During an earnings call, General Mills CEO Jeff Harmening was asked if he thought that more people being on GLP-1 weight-loss medications such as Wegovy and Zepbound could be contributing to the decrease in snack food purchases, but he dismissed that as a major factor.
"Our belief is that consumers have become much more value conscious," he said while also mentioning that many consumers were cutting back on dining out and purchasing other non-essential grocery items.
Last month Money magazine reported that 'J.M. Smucker recently said its Hostess brand was seeing decreased sales, with the company's executive citing general inflation in the economy that is weighing on consumer spending. Campbell's, which owns Goldfish and Kettle Brand chips, reported a 2% drop in organic sales, also blaming [decreased] snack food demand. Oreos maker Mondelez International recently said it expected a drop in profit due to rising cocoa prices, which have prompted price increases.'
And it's not just snack-food manufacturers who are feeling the effect of this consumer behavior.
Retailers ranging from gas station convenience stores to behemoths like Walmart and Dollar General have reported that their snack food sales are down.
Some experts note that sector-wide 'shrinkflation' — which is when companies reduce the size of a product but charge the same amount as for the prior larger portion — has further discouraged consumers from making these kinds of purchases.

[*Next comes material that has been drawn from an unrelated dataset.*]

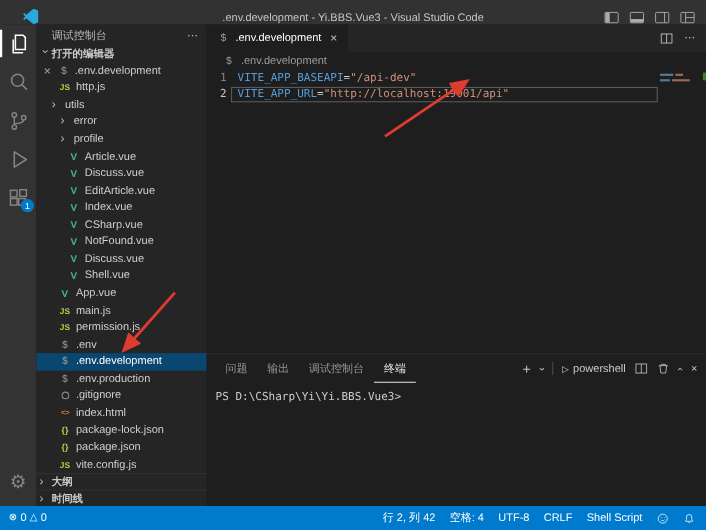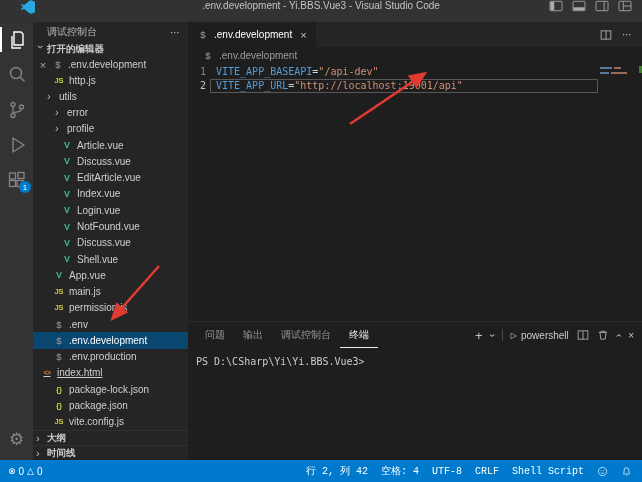".env.development - Yi.BBS.Vue3 - Visual" .titlebar { align-items: flex-start -> flex-end }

Industry watchdog The Future of Commerce noted that 'faced with high prices and economic uncertainty, consumers are foregoing their favorite snack foods' — with 42% of them telling surveyors from the market research firm NIQ that high prices were why they were cutting back or, when possible, switching to cheaper generic store-label brands.
Just as the fast-food industry has found in recent years, the consumer-packaged goods (CPG) industry is now realizing that when consumers with finite resources must make choices based on affordability, their products will be among the first on the chopping block.
And just like fast-food giants like McDonald's and Wendy's have tried to regain customers' loyalty by offering more value-based options, executives at snack food manufacturers plan to do the same thing.
General Mills' Harmening said that 'we're focused on improving our sales growth in fiscal 2026 by stepping up our investment in innovation, brand communication, and value for consumers.'
Among the ways that they — and their competitors — are expected to do this, said The Future of Commerce, include 'releasing new versions of their products as well as brand-new items to appeal to health-minded consumers, including snacks packed with protein and mini sizes.'
Whether the major snack food brands are able to win back customers with new products and repackaging of existing ones, only time will tell.
But if consumers remain steadfast in rejecting ultra-processed overpriced snack food, they'll improve both their health and bottom line.